* _TASK ITEM_
Look through the material for lines with the word "CHTCollectionElementKindSectionFooter", and copy each one.

* _MATERIAL PROVIDED_
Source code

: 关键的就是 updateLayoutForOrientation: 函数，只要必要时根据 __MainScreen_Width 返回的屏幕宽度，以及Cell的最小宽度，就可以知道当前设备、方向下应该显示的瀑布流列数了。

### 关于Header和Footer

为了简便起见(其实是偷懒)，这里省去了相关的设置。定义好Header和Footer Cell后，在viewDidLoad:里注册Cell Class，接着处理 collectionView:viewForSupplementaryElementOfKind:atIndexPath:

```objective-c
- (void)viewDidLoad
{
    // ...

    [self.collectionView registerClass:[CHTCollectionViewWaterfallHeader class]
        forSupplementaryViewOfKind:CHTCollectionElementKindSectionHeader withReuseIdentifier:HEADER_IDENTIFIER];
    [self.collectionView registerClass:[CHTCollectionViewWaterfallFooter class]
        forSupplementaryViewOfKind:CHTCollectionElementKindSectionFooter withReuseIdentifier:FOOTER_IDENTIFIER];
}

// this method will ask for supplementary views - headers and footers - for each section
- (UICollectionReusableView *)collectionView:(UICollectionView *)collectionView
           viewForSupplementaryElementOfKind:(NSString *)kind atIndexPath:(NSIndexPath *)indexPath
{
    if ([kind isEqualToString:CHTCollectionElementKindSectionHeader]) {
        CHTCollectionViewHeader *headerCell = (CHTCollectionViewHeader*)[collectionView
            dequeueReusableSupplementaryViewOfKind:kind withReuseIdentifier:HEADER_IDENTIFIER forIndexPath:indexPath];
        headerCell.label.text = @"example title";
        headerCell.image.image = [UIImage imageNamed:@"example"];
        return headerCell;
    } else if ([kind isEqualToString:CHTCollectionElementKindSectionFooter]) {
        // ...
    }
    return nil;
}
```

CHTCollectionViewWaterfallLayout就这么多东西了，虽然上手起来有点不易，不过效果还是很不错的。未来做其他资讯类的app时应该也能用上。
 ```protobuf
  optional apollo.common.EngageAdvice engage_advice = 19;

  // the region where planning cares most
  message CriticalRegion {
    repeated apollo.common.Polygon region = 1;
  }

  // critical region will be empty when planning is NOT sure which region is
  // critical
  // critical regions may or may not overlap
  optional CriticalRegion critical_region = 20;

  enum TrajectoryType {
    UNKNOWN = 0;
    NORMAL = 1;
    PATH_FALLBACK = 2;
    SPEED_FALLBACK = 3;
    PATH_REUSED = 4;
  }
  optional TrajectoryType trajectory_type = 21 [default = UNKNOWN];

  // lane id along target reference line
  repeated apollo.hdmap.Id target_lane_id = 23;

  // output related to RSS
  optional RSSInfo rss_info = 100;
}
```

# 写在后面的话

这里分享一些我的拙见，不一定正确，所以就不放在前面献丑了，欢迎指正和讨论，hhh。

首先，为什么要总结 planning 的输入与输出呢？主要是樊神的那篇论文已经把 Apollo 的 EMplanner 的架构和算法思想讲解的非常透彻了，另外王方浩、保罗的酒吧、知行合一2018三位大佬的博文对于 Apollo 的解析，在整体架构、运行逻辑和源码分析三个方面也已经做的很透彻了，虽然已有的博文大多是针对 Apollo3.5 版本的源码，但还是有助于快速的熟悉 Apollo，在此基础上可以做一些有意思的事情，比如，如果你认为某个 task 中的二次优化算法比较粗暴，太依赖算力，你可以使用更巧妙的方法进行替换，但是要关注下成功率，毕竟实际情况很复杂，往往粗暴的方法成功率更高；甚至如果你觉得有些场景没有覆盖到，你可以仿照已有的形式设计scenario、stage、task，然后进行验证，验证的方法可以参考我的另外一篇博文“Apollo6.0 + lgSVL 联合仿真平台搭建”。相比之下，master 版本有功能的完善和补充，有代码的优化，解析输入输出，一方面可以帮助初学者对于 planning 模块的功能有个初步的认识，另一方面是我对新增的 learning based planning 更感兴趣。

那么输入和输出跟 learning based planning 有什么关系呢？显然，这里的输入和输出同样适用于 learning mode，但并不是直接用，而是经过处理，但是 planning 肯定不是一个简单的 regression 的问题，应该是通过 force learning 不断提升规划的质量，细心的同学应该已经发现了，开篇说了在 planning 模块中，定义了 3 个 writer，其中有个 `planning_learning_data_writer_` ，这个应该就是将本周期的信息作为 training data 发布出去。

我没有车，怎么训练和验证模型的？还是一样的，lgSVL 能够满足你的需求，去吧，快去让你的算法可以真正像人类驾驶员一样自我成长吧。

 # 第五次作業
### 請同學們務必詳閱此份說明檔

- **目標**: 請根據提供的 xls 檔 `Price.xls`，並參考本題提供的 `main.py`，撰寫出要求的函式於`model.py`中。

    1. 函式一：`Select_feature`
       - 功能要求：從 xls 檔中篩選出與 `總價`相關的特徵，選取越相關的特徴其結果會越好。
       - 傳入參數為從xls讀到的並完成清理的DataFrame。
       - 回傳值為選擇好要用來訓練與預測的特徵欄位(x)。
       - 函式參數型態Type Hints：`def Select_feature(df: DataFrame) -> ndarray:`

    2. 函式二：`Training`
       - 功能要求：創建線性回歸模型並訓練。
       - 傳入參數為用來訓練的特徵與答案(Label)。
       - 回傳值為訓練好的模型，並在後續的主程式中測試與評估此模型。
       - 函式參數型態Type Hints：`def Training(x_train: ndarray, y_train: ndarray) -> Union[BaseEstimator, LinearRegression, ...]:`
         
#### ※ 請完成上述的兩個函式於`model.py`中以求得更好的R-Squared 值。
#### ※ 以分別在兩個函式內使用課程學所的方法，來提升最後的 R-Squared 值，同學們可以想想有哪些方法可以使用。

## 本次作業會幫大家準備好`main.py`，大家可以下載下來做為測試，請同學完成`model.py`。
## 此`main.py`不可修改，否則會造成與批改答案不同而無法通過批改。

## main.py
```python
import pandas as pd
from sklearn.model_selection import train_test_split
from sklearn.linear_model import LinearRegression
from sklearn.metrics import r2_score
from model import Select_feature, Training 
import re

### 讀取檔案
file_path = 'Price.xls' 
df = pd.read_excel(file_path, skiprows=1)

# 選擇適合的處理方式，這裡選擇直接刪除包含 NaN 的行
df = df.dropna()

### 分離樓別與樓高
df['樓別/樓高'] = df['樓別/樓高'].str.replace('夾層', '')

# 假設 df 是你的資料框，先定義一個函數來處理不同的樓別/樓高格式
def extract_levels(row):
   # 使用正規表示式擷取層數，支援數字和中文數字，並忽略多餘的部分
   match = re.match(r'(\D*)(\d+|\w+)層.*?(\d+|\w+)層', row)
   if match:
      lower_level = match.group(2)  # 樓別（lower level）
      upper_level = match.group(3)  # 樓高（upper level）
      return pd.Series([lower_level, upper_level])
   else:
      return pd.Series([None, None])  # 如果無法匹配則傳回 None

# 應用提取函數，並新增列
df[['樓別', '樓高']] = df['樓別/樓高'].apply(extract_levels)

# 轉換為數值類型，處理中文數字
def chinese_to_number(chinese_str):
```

* _WRITTEN SOLUTION_
        forSupplementaryViewOfKind:CHTCollectionElementKindSectionFooter withReuseIdentifier:FOOTER_IDENTIFIER];
    } else if ([kind isEqualToString:CHTCollectionElementKindSectionFooter]) {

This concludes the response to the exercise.